What you will do: Transcribe every record in full, keeping it exactly the same.

Information:
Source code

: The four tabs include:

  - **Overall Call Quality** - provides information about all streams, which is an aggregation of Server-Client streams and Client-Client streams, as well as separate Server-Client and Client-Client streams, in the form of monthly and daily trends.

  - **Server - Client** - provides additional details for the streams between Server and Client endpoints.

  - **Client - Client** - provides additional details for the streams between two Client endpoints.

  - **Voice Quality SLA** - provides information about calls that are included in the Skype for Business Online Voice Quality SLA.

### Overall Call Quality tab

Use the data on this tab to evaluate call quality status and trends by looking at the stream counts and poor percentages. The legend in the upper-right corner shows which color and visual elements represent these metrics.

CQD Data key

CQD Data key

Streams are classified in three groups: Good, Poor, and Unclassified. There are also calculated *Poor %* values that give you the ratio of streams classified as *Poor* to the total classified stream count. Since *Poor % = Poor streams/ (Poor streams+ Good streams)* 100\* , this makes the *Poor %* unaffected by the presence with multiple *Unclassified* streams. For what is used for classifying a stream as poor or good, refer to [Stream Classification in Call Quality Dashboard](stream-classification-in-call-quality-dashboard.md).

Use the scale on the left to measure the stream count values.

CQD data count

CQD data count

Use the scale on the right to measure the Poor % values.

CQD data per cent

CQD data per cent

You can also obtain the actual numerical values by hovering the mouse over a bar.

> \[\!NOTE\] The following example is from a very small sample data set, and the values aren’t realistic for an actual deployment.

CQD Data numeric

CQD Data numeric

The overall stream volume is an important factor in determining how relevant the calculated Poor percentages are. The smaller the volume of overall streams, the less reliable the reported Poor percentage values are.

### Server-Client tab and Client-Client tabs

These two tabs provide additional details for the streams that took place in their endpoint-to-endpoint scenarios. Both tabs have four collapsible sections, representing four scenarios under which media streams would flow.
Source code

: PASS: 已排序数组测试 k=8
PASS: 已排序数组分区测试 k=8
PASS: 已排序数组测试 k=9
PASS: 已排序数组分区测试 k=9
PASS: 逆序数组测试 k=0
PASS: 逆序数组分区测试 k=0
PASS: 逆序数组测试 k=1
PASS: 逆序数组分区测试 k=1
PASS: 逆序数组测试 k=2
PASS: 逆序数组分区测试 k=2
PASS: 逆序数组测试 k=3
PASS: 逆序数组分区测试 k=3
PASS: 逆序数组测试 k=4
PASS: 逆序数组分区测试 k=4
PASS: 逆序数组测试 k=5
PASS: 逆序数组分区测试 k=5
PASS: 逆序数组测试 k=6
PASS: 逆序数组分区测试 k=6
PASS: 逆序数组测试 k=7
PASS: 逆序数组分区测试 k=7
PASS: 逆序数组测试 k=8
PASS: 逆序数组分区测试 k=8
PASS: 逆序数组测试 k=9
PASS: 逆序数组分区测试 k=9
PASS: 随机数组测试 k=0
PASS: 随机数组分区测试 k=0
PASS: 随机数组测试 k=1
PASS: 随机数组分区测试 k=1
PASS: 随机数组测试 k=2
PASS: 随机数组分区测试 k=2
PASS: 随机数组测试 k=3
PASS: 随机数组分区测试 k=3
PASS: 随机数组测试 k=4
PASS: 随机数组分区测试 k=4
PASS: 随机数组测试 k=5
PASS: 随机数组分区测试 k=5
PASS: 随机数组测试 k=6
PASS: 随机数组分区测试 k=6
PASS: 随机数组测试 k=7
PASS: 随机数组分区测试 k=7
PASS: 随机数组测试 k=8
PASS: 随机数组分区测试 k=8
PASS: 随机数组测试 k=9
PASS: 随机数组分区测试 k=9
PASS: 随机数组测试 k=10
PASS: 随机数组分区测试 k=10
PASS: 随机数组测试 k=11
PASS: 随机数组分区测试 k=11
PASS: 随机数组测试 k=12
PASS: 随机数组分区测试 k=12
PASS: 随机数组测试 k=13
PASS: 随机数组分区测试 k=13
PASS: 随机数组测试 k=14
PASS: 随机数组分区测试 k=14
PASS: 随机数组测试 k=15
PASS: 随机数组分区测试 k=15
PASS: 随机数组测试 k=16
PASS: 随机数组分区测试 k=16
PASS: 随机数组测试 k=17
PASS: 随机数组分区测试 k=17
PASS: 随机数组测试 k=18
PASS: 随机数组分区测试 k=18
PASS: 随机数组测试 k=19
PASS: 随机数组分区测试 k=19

Exercise result:
Source code

: The four tabs include:

  - **Overall Call Quality** - provides information about all streams, which is an aggregation of Server-Client streams and Client-Client streams, as well as separate Server-Client and Client-Client streams, in the form of monthly and daily trends.

  - **Server - Client** - provides additional details for the streams between Server and Client endpoints.

  - **Client - Client** - provides additional details for the streams between two Client endpoints.

  - **Voice Quality SLA** - provides information about calls that are included in the Skype for Business Online Voice Quality SLA.

### Overall Call Quality tab

Use the data on this tab to evaluate call quality status and trends by looking at the stream counts and poor percentages. The legend in the upper-right corner shows which color and visual elements represent these metrics.

CQD Data key

CQD Data key

Streams are classified in three groups: Good, Poor, and Unclassified. There are also calculated *Poor %* values that give you the ratio of streams classified as *Poor* to the total classified stream count. Since *Poor % = Poor streams/ (Poor streams+ Good streams)* 100\* , this makes the *Poor %* unaffected by the presence with multiple *Unclassified* streams. For what is used for classifying a stream as poor or good, refer to [Stream Classification in Call Quality Dashboard](stream-classification-in-call-quality-dashboard.md).

Use the scale on the left to measure the stream count values.

CQD data count

CQD data count

Use the scale on the right to measure the Poor % values.

CQD data per cent

CQD data per cent

You can also obtain the actual numerical values by hovering the mouse over a bar.

> \[\!NOTE\] The following example is from a very small sample data set, and the values aren’t realistic for an actual deployment.

CQD Data numeric

CQD Data numeric

The overall stream volume is an important factor in determining how relevant the calculated Poor percentages are. The smaller the volume of overall streams, the less reliable the reported Poor percentage values are.

### Server-Client tab and Client-Client tabs

These two tabs provide additional details for the streams that took place in their endpoint-to-endpoint scenarios. Both tabs have four collapsible sections, representing four scenarios under which media streams would flow.
Source code

: PASS: 已排序数组测试 k=8
PASS: 已排序数组分区测试 k=8
PASS: 已排序数组测试 k=9
PASS: 已排序数组分区测试 k=9
PASS: 逆序数组测试 k=0
PASS: 逆序数组分区测试 k=0
PASS: 逆序数组测试 k=1
PASS: 逆序数组分区测试 k=1
PASS: 逆序数组测试 k=2
PASS: 逆序数组分区测试 k=2
PASS: 逆序数组测试 k=3
PASS: 逆序数组分区测试 k=3
PASS: 逆序数组测试 k=4
PASS: 逆序数组分区测试 k=4
PASS: 逆序数组测试 k=5
PASS: 逆序数组分区测试 k=5
PASS: 逆序数组测试 k=6
PASS: 逆序数组分区测试 k=6
PASS: 逆序数组测试 k=7
PASS: 逆序数组分区测试 k=7
PASS: 逆序数组测试 k=8
PASS: 逆序数组分区测试 k=8
PASS: 逆序数组测试 k=9
PASS: 逆序数组分区测试 k=9
PASS: 随机数组测试 k=0
PASS: 随机数组分区测试 k=0
PASS: 随机数组测试 k=1
PASS: 随机数组分区测试 k=1
PASS: 随机数组测试 k=2
PASS: 随机数组分区测试 k=2
PASS: 随机数组测试 k=3
PASS: 随机数组分区测试 k=3
PASS: 随机数组测试 k=4
PASS: 随机数组分区测试 k=4
PASS: 随机数组测试 k=5
PASS: 随机数组分区测试 k=5
PASS: 随机数组测试 k=6
PASS: 随机数组分区测试 k=6
PASS: 随机数组测试 k=7
PASS: 随机数组分区测试 k=7
PASS: 随机数组测试 k=8
PASS: 随机数组分区测试 k=8
PASS: 随机数组测试 k=9
PASS: 随机数组分区测试 k=9
PASS: 随机数组测试 k=10
PASS: 随机数组分区测试 k=10
PASS: 随机数组测试 k=11
PASS: 随机数组分区测试 k=11
PASS: 随机数组测试 k=12
PASS: 随机数组分区测试 k=12
PASS: 随机数组测试 k=13
PASS: 随机数组分区测试 k=13
PASS: 随机数组测试 k=14
PASS: 随机数组分区测试 k=14
PASS: 随机数组测试 k=15
PASS: 随机数组分区测试 k=15
PASS: 随机数组测试 k=16
PASS: 随机数组分区测试 k=16
PASS: 随机数组测试 k=17
PASS: 随机数组分区测试 k=17
PASS: 随机数组测试 k=18
PASS: 随机数组分区测试 k=18
PASS: 随机数组测试 k=19
PASS: 随机数组分区测试 k=19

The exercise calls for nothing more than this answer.